2018 performance, “Corpo Ranfla,” when esparza collaborated with Mario Ayala, Tanya Melendez, Paul Marcus Rodrigez and Fabian Guerrero to paint his body in the style of a lowrider car.

(Fabian Guerrero)

esparza getting his hair done

“He is very community-oriented about the work and how he brings the people to the work together,” Fabian Guerrero says of rafa esparza.

(Fabian Guerrero)

rafa esparza posing with his body painted pink in the style of a lowrider car by a green lowrider

For “Corpo Ranfla,” Mario Ayala painted rafa esparza’s body fuchsia pink from head to toe. Mario’s inspiration was the lowrider Gypsy Rose.

(Fabian Guerrero)

We drove to Elysian Park for photos. It was clearly used for cruising. We then made our way to downtown’s Mayan Theatre. And that’s the moment where he told me, “You’re gonna get onstage, and you will be performing with me.” I wasn’t prepared. I had just my 35-millimeter digital camera. I was like, I’m just gonna go with my gut, see what happens. So I was onstage, fitting in with the energy, documenting him but also more than that — living in fantasy with him as he was moving, performing with him. I was admiring his work and taking pictures of it as he expressed so much sexuality, sensuality and intimacy.

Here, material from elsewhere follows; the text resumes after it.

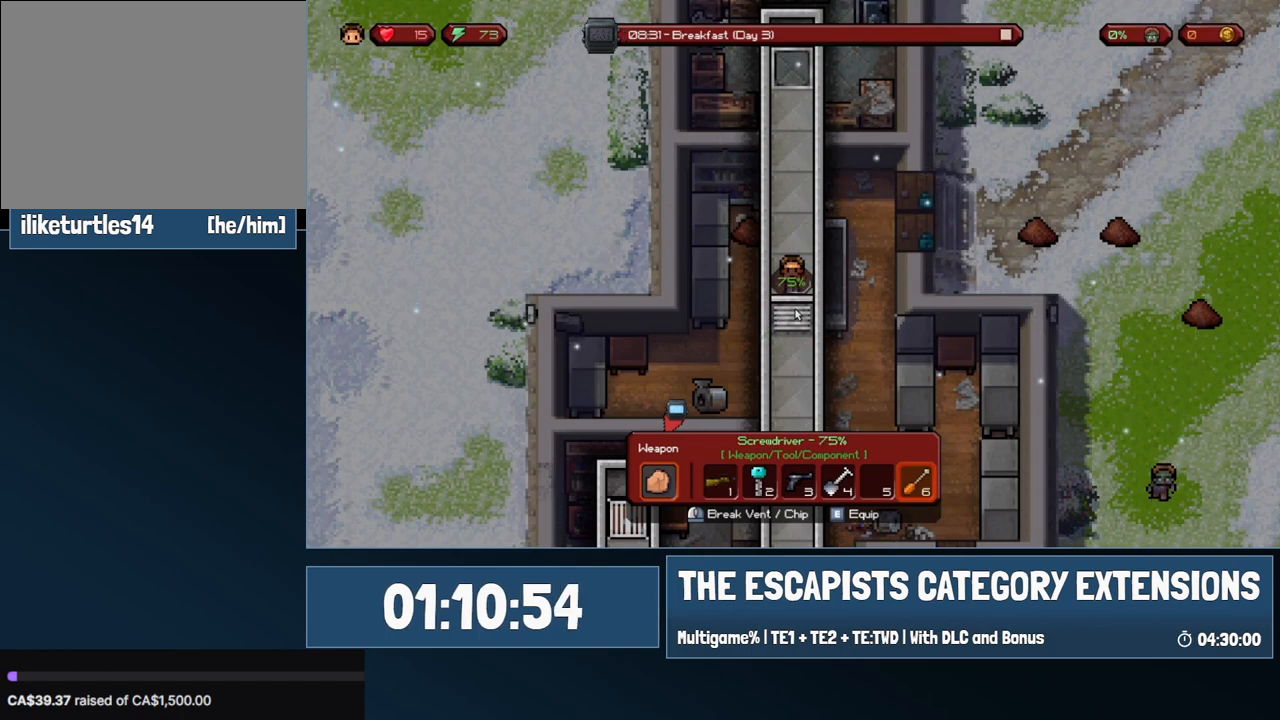
{"keys": [], "mouse": ["left"], "events": [[67, "mouse_left", "up"], [150, "mouse_left", "down"], [250, "mouse_left", "up"], [333, "mouse_left", "down"], [383, "mouse_left", "up"], [483, "mouse_left", "down"]]}
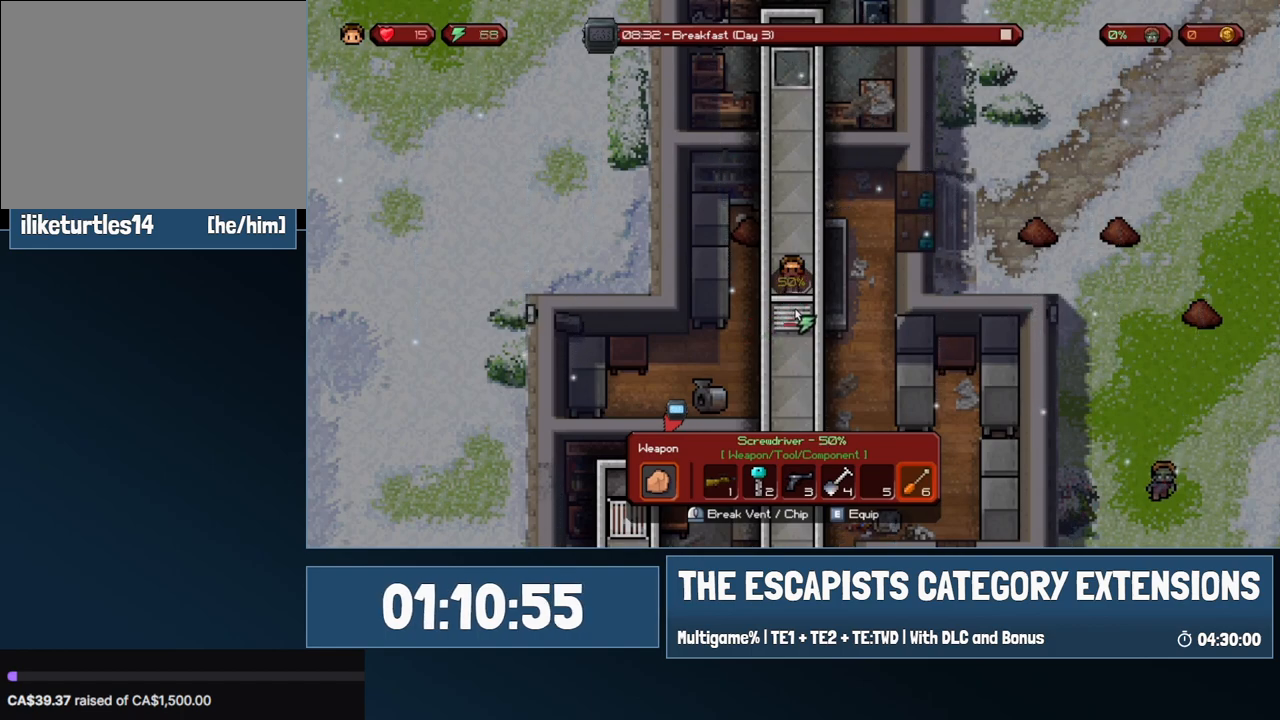
{"keys": [], "mouse": [], "events": [[67, "mouse_left", "up"], [167, "mouse_left", "down"], [300, "mouse_left", "up"], [350, "mouse_left", "down"], [450, "mouse_left", "up"]]}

The music is still very much in my head. This is what really struck me. The music took it back. I remember rafa appearing onstage, dressed in a car but in human form, and performing. Walking onstage. Walking very seductively. Being very sexually involved with his body. Mario was shining his body like a car. He was also performing with him. Sebastian Hernandez was also on stage, looking like a lowrider model you’ll see in magazines and at car shows. The energy was so high. I couldn’t even look at the audience because I was just too in the zone. I blacked myself out. It lasted between 20 and 25 minutes. It was a dream. I will cherish the memories of being a part.

I keep the photos in my head. It’s a project and a body of work that to this day inspires me. It’s been a while since I looked at this. Sometimes I just look back at what I’ve done. I like to reflect — it’s always good to consciously remember those moments and to think to yourself, “Why did I start? And how did I feel in this day?” Because sometimes inspiration still comes from past memories and things that we experienced. Even to this day, the way I’ve been a part of rafa’s work has really planted a big seed in me to make something out of it. And who knows what I’m gonna make out of it. I will one day have the idea, but for now, it is just something I enjoy and daydream about. Or, let it run free.